2. Sene-i Devriye'mizde BODENSEE'deydik...

Ne zaman gittik, gezdik, gördük : 07 - 08 Agustos & 31 Ekim 2010

Summary: Bodensee is the 3rd biggest lake in Europe and located between 3 countries; Germany, Austria and Switzerland. In summer months, lots of hotels and pensions are full of tourists who want to enjoy fabulous view of the lake, nature and the sunny weather. Especially during school holidays it's nearly impossible to find anywhere for accomodation in the last minute. In German shores; Konstanz, Meersburg, Unteruhldingen, Überlingen, Friedrichshafen and Lindau are highly recommended to visit.                                                                                        
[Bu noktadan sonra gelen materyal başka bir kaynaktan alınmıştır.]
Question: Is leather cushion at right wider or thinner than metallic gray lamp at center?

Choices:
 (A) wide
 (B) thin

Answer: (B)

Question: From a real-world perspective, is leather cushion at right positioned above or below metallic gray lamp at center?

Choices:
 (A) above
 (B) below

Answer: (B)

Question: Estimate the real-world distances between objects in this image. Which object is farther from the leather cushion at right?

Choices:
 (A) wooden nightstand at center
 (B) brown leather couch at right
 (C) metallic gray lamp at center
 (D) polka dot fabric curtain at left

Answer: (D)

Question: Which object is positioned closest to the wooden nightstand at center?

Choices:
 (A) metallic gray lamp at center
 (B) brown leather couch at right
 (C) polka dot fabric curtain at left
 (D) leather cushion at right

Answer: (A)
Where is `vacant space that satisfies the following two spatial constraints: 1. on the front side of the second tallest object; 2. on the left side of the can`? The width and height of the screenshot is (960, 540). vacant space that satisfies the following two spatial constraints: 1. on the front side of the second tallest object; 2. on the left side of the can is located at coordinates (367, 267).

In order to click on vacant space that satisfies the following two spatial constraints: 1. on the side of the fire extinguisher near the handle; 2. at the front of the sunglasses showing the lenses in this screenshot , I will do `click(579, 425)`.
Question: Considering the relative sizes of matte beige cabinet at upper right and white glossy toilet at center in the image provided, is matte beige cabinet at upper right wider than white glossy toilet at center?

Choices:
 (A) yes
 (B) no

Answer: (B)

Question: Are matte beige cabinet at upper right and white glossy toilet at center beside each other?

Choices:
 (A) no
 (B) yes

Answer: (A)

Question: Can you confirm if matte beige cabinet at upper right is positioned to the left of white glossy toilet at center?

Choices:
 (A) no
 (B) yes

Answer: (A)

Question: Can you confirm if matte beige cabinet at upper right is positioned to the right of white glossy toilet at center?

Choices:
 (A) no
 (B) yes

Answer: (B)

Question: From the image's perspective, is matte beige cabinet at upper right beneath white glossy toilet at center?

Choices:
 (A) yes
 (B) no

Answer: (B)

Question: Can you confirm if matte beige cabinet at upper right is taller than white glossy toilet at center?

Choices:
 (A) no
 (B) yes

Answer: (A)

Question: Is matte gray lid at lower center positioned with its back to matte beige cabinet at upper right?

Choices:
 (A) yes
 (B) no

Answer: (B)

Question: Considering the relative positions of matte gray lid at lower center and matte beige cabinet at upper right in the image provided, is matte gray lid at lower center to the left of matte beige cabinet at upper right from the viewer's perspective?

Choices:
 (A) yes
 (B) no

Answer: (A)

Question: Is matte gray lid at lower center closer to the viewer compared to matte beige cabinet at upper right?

Bodensee'yi ilk duyduğumda, büyüklüğünü ve üç ayrı ülkeye sınırı olmasını şaşkınlıkla karşılamış, nasıl bir yer olduğunu bir türlü gözümde canlandıramamıştım. İlk seyahatimizde durduğumuz yerden karşı kıyıları görmeye çalışırken anladım büyüklüğünü. Avrupa'nın 3. büyük gölü olarak Bodensee (Konstanz Gölü) bu kadar uçşuz bucaksızsa, Avrupa'nın en büyük gölü Balaton kim bilir nasıldır, merak ediyorum...Karşısına geçip "Balaton" sen mi büyüksün ben mi desem güler herhalde:)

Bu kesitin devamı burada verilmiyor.